» PASSAGE GIVEN:
(begin)
Back

Role mining for Snowflake: four steps toward least privilege

In the last five years, cloud data solutions in general, and Snowflake in particular, have gained adoption at stunning speeds, with Snowflake customers now running a combined five billion queries every day. But as we often see with exciting new tech (this year’s AI boom being another example) security and governance tend to move a little slower than adoption. 

Even now, many organizations are trying to manage access to huge and complex Snowflake implementations, spanning thousands of users and hundreds of thousands of objects, with the same set of tools and processes they used back in the on-prem era: single Sign-on (SSO) provided by Okta or Azure AD, permissions governed by role-based access control (RBAC) and either completely manual processes or legacy IGA tools to manage compliance. This approach has some important limitations:

  • RBAC is governance by shorthand. IAM and GRC teams have to trust that the name of a role accurately describes the permissions it grants. Visibility into the actual access outcomes of assigning a role is minimal.
  • Teams have no systematic way of tracking whether users and roles actually use the permissions they have. Without insight into activity, there’s no way to meaningfully apply the principle of least privilege.
  • Legacy IGA processes are designed to look at one identity at a time, with each identity receiving similar levels of scrutiny. Meanwhile the number of human identities interacting with the Data Cloud is much higher than in the on-prem era, and that’s without considering machine identities, which now outnumber humans in the cloud by 17:1.
(end)
» DATA LINES:
(begin)
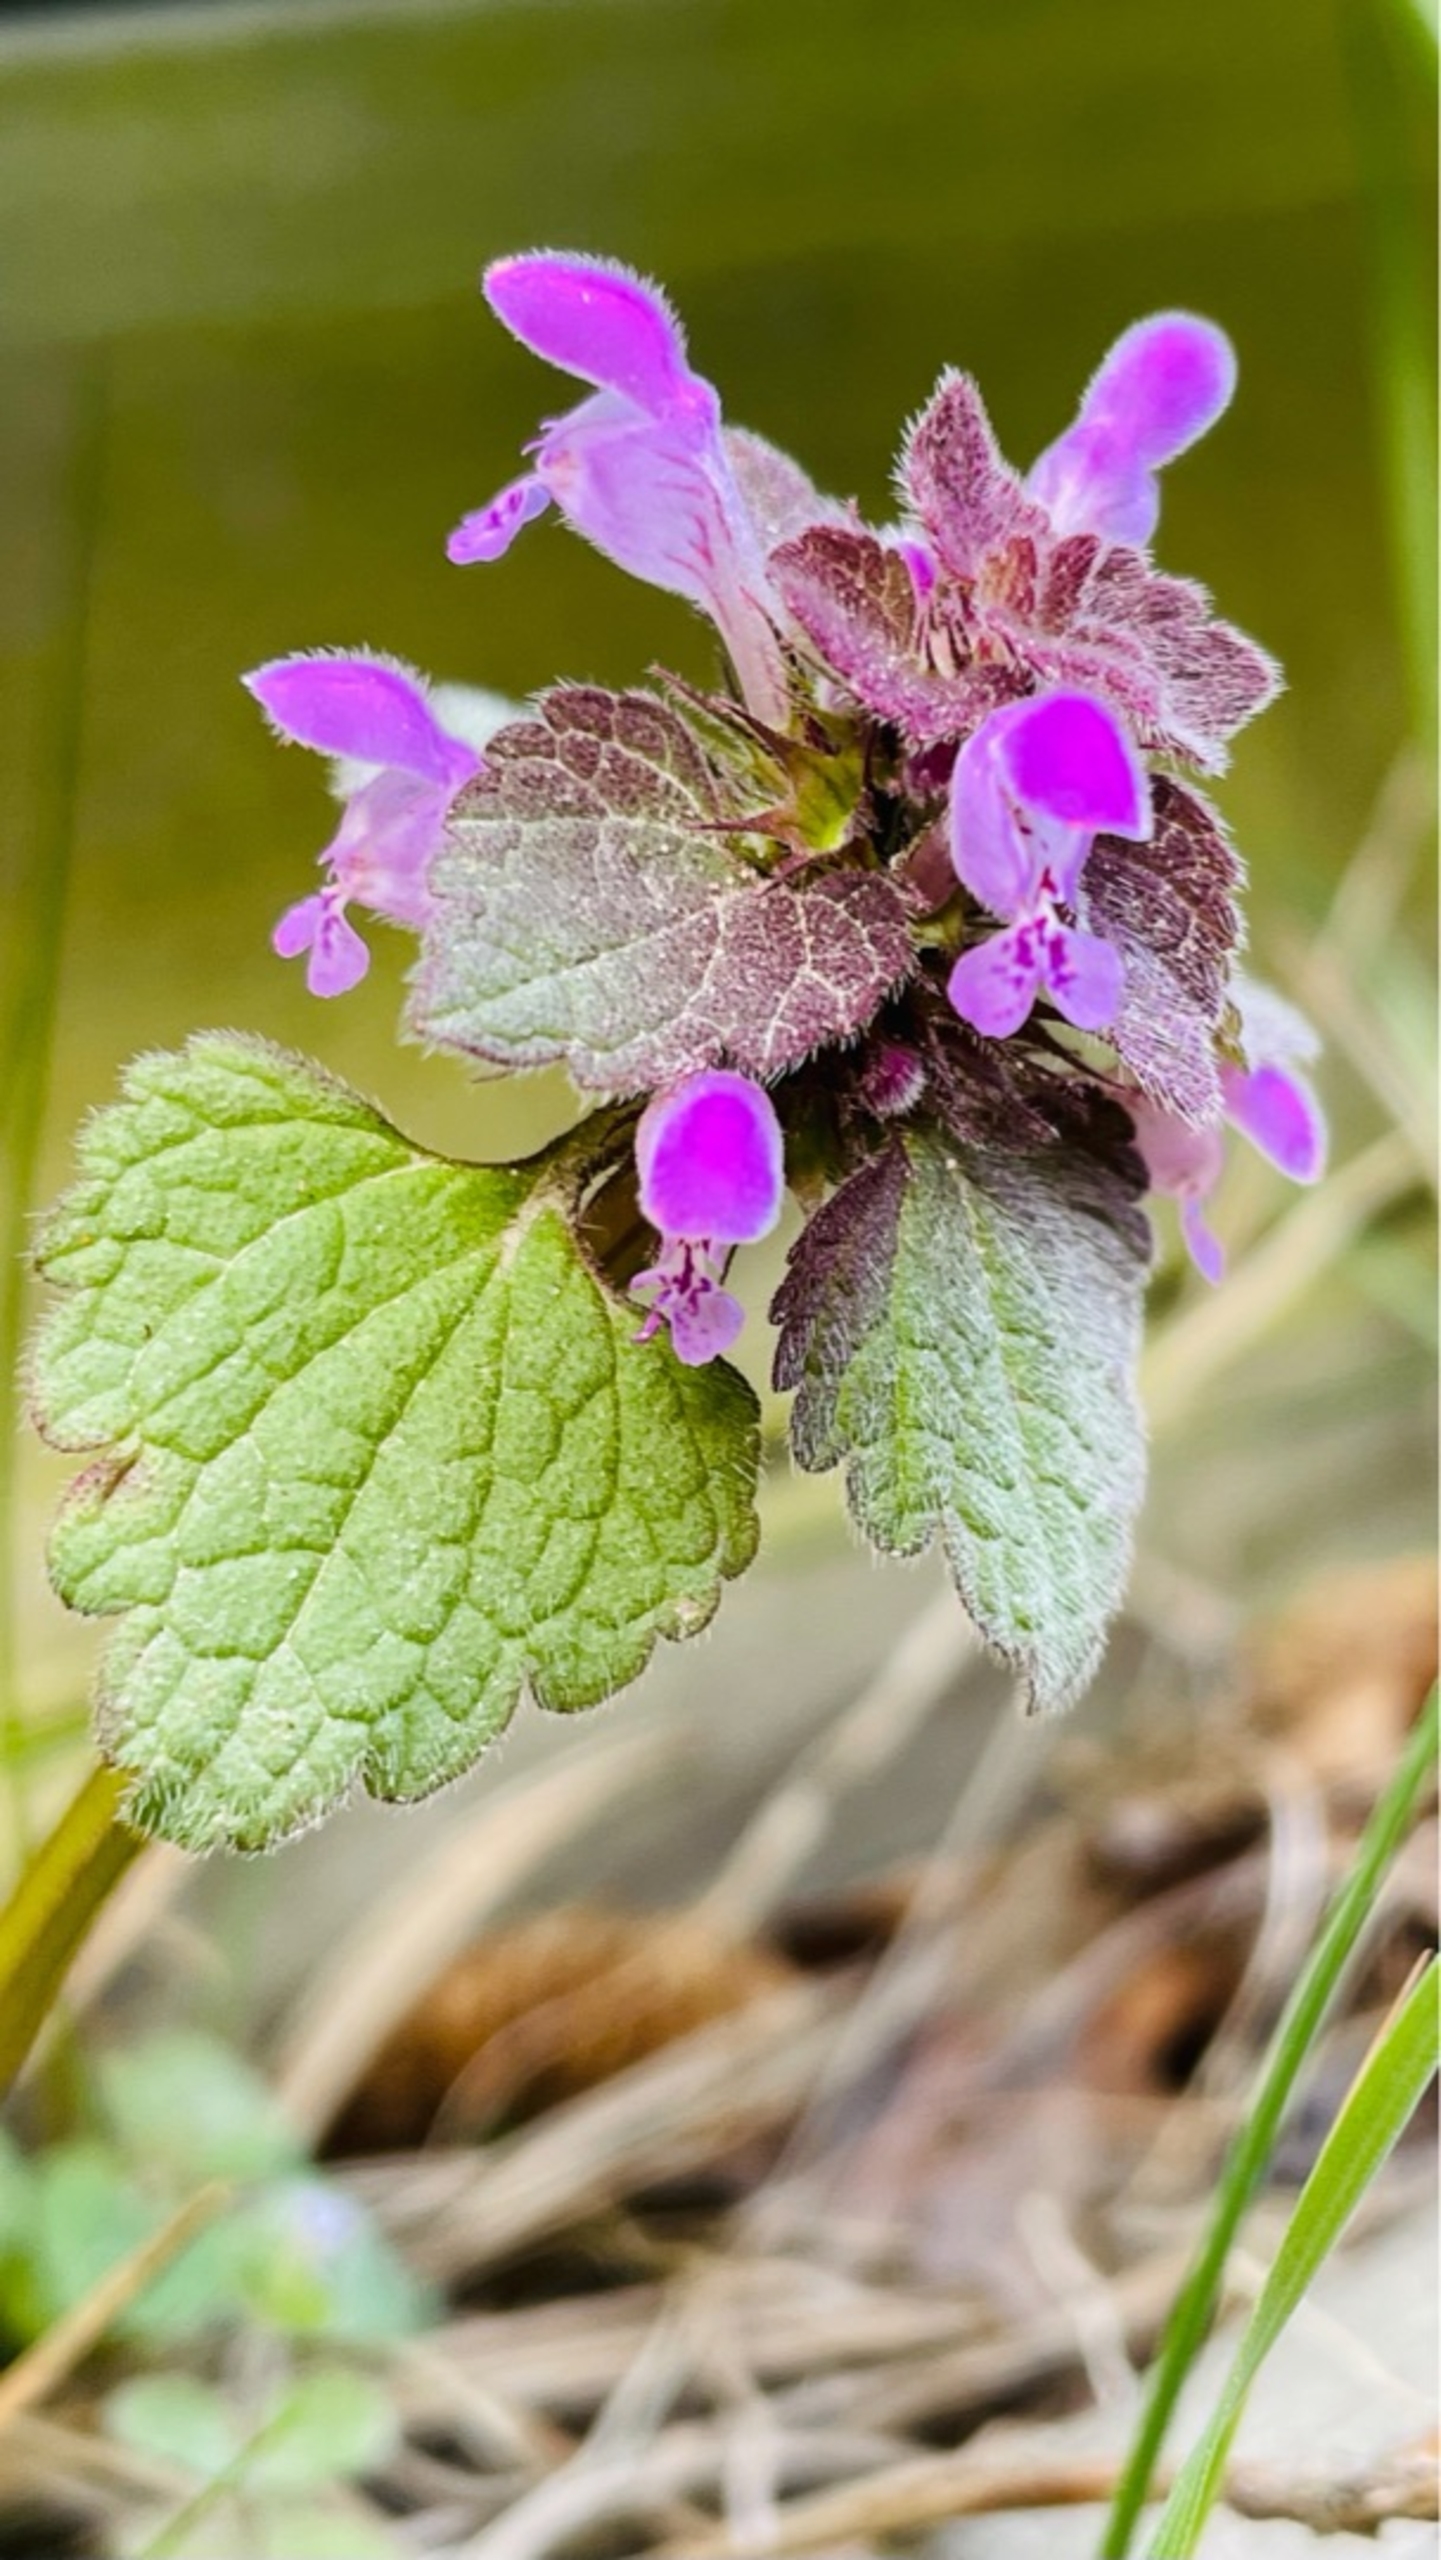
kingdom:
(end)
Say yes or no to whether each statement agrees with the Snowflake article, and quote the exact words of the article that settle it. (a) Snowflake customers run a combined five billion queries every day. (b) Legacy IGA processes are designed to review many identities at once. (c) Human identities outnumber machine identities in the cloud.

» THE ANSWER:
(a) Yes: "with Snowflake customers now running a combined five billion queries every day"
(b) No: "Legacy IGA processes are designed to look at one identity at a time"
(c) No: "machine identities, which now outnumber humans in the cloud by 17:1"